Лева замолчал и начал сворачивать новую самокрутку.

Павлу стало скучно. Чужая жизнь, чужие переживания его никогда не трогали и не интересовали. Его интересовало только собственное «я», и ничто больше. Потом он вдруг вспомнил Лилю. «А может, я пережил горьких минут не менее, чем он, — подумал Павел, с неприязнью глядя на Леву, — однако горе мое не дало мне права срывать свое зло на других и набрасываться на людей, как цепная собака». Было мгновенье, когда Павел хотел высказать эти мысли Леве, но потом скучно подумалось: а зачем? Какое ему дело до него?

А Лева мысленно как бы перенесся в родное Лаврентьевское. Ему хотелось поговорить:

— Помню, с Анютой раз пошел по грибы. На ней сарафанчик красный, ну, что ягодка. Задумался о чем-то, глядь — нет рядом дочки. Забегал, перепугался — страсть! Она же…

— Пора идти, — зевнув, перебил его на полуслове Павел и поднялся.

Лева как бы осекся, с нескрываемой ненавистью посмотрел на геолога.

— Проверь радиометр, работает ли? — спросил Павел.

Лева глядел на свои бахилы и не отвечал.

— Лев, слышишь? В радиометр вода небось попала, проверь, работает ли? — громче повторил он.

Лева, ни слова не говоря, поднялся и зашагал маршрутом, ступая по-медвежьи косолапо.

«Да, экземплярец! Второго такого не сыскать, — подумал Павел. — Только что душу изливал, а сейчас вдруг… С чего бы это он? И вправду сказано: чужая душа — потемки…»

И на следующий день, и через два, и через три дня Лева оставался таким же мрачным, невыносимо тяжелым человеком, каким был и раньше. Даже хуже: прежде, бывало, двумя-тремя словами за маршрут перекинется с Павлом, а теперь словно оглох и онемел. Изредка геолог ловил на себе его взгляд, от которого становилось страшно. Точно так же он смотрел и на других людей. «Какая-то… патология зла, — невольно поеживаясь, думал Павел. — Боже, а до конца сезона еще несколько месяцев! Может, опять поговорить с Турчиным?..»

VI

Через несколько дней, как всегда в половине девятого утра, Павел подошел к Левиной палатке. Обычно Лева в это время покуривал, сидя на самодельной лавке, и поджидал геолога, чтобы идти в маршрут. Сейчас на лавке его не было, и Павел окликнул:

— Лева!

Никто не ответил, но из палатки доносились неясные шорохи. Павел поравнялся с маршруткой и откинул полог.

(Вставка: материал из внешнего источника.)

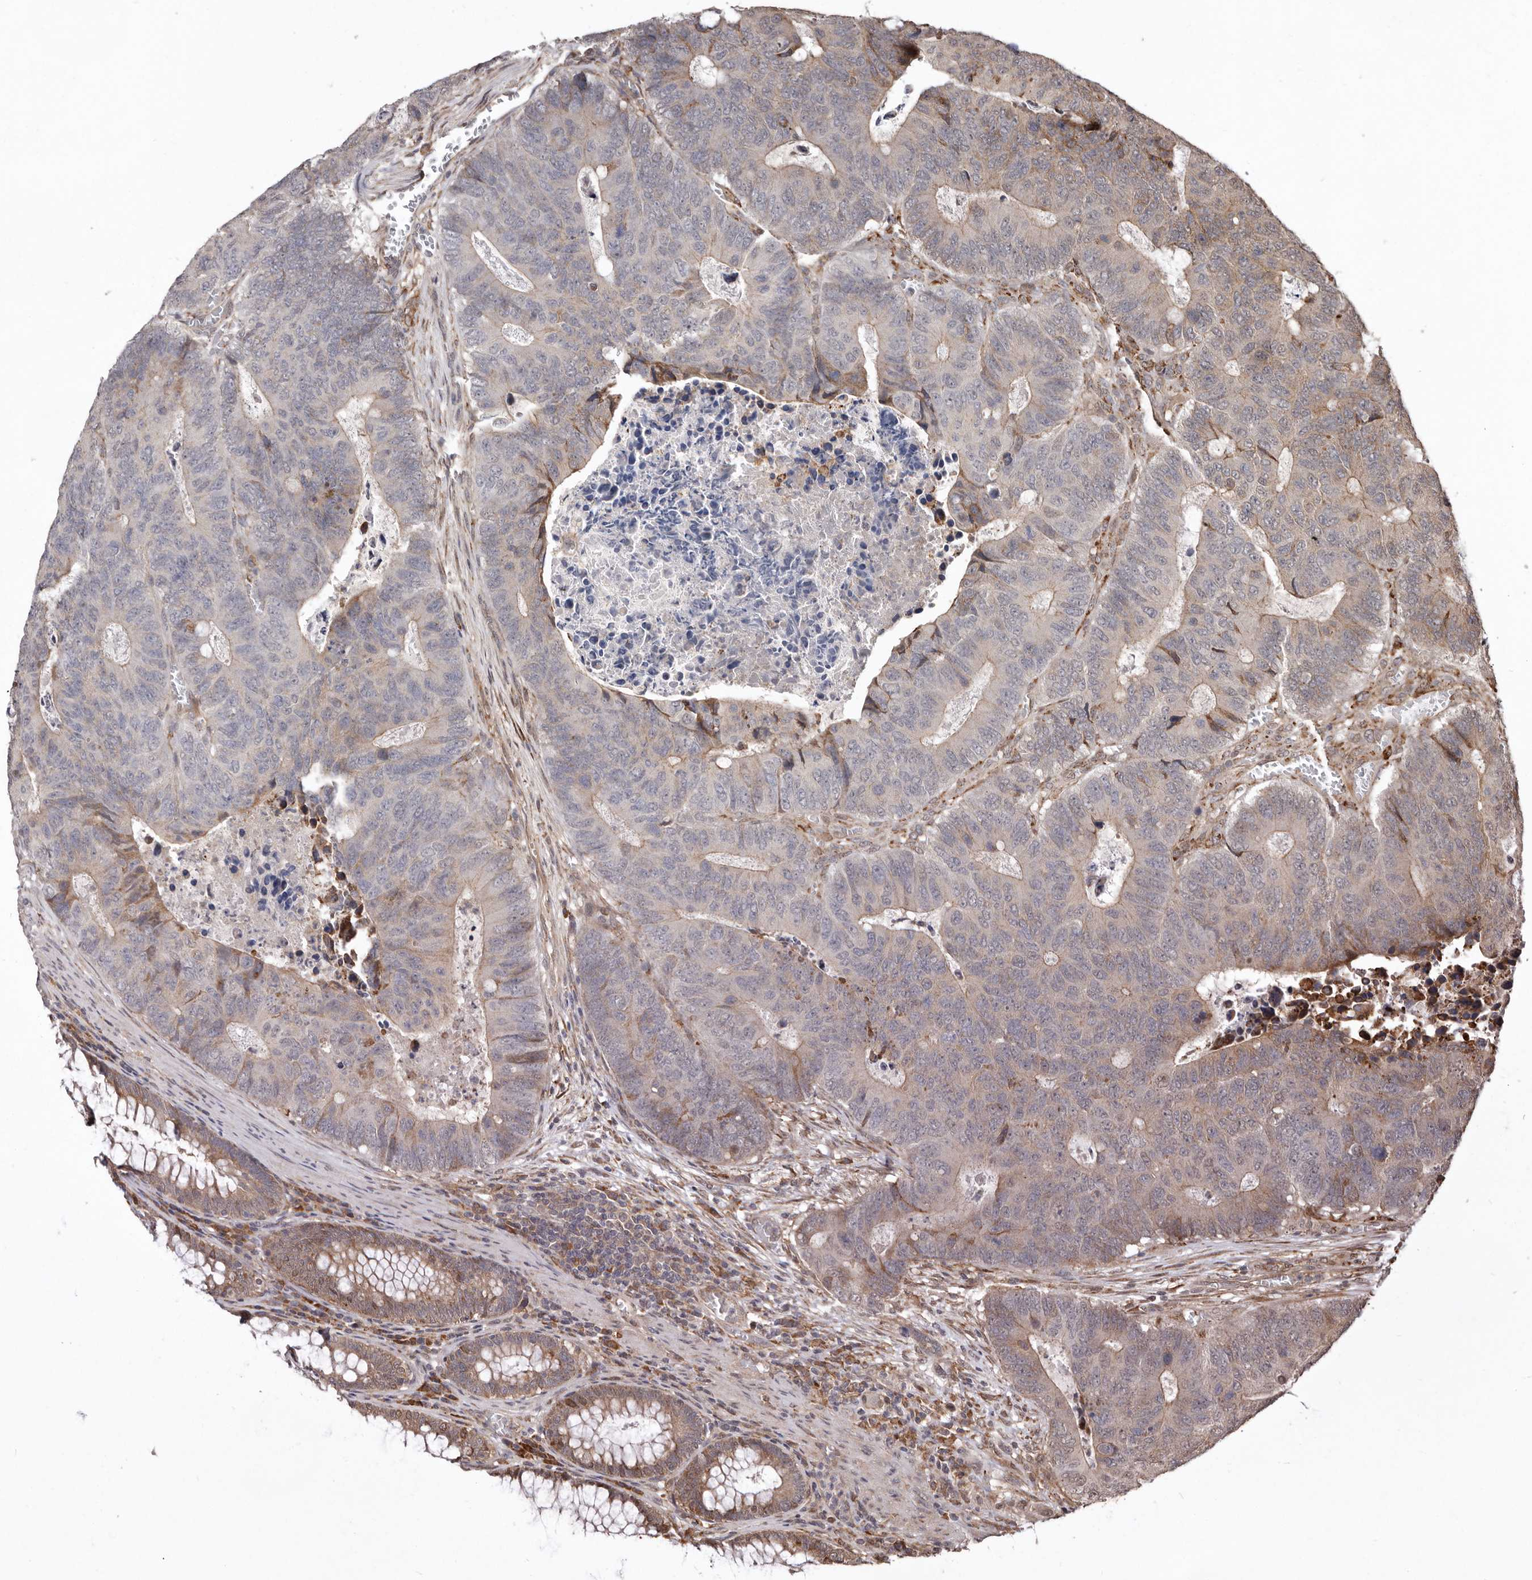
{"staining": {"intensity": "weak", "quantity": "<25%", "location": "cytoplasmic/membranous"}, "tissue": "colorectal cancer", "cell_type": "Tumor cells", "image_type": "cancer", "snomed": [{"axis": "morphology", "description": "Adenocarcinoma, NOS"}, {"axis": "topography", "description": "Colon"}], "caption": "Immunohistochemistry (IHC) micrograph of neoplastic tissue: human adenocarcinoma (colorectal) stained with DAB displays no significant protein positivity in tumor cells. The staining is performed using DAB (3,3'-diaminobenzidine) brown chromogen with nuclei counter-stained in using hematoxylin.", "gene": "RRM2B", "patient": {"sex": "male", "age": 87}}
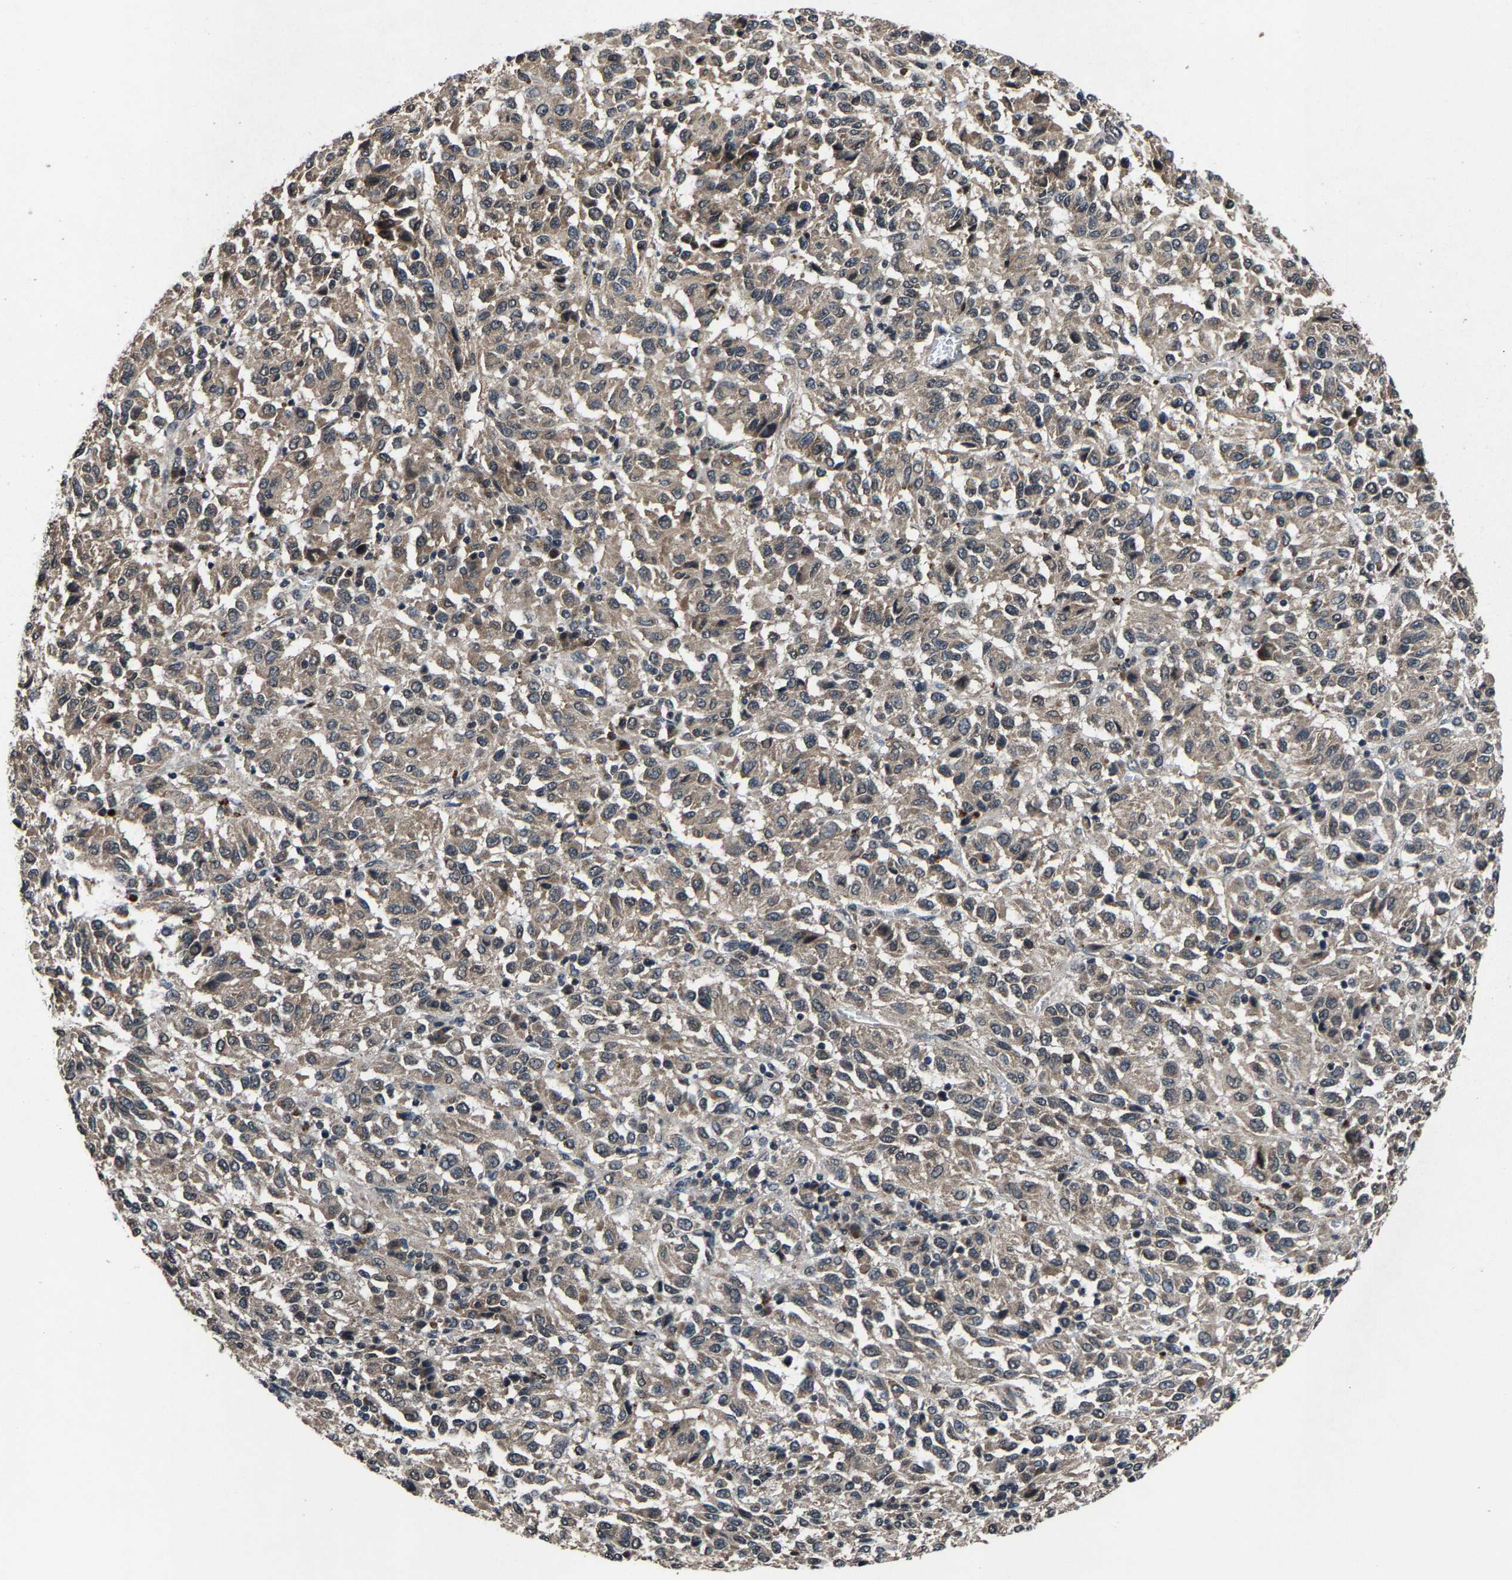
{"staining": {"intensity": "weak", "quantity": ">75%", "location": "cytoplasmic/membranous"}, "tissue": "melanoma", "cell_type": "Tumor cells", "image_type": "cancer", "snomed": [{"axis": "morphology", "description": "Malignant melanoma, Metastatic site"}, {"axis": "topography", "description": "Lung"}], "caption": "Approximately >75% of tumor cells in malignant melanoma (metastatic site) show weak cytoplasmic/membranous protein positivity as visualized by brown immunohistochemical staining.", "gene": "HUWE1", "patient": {"sex": "male", "age": 64}}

Лева лежал на животе и, морща лицо, бил себя по пояснице кулаками.

— Что, брат, прихватило?

Лева промычал в ответ невнятное.

Зима на Крайнем Севере, несмотря на лютую стужу, влияет на человеческий организм очень благотворно, а вот лето гнилое; особенно дает знать о себе радикулит, даже у людей богатырского здоровья начинают трещать суставы.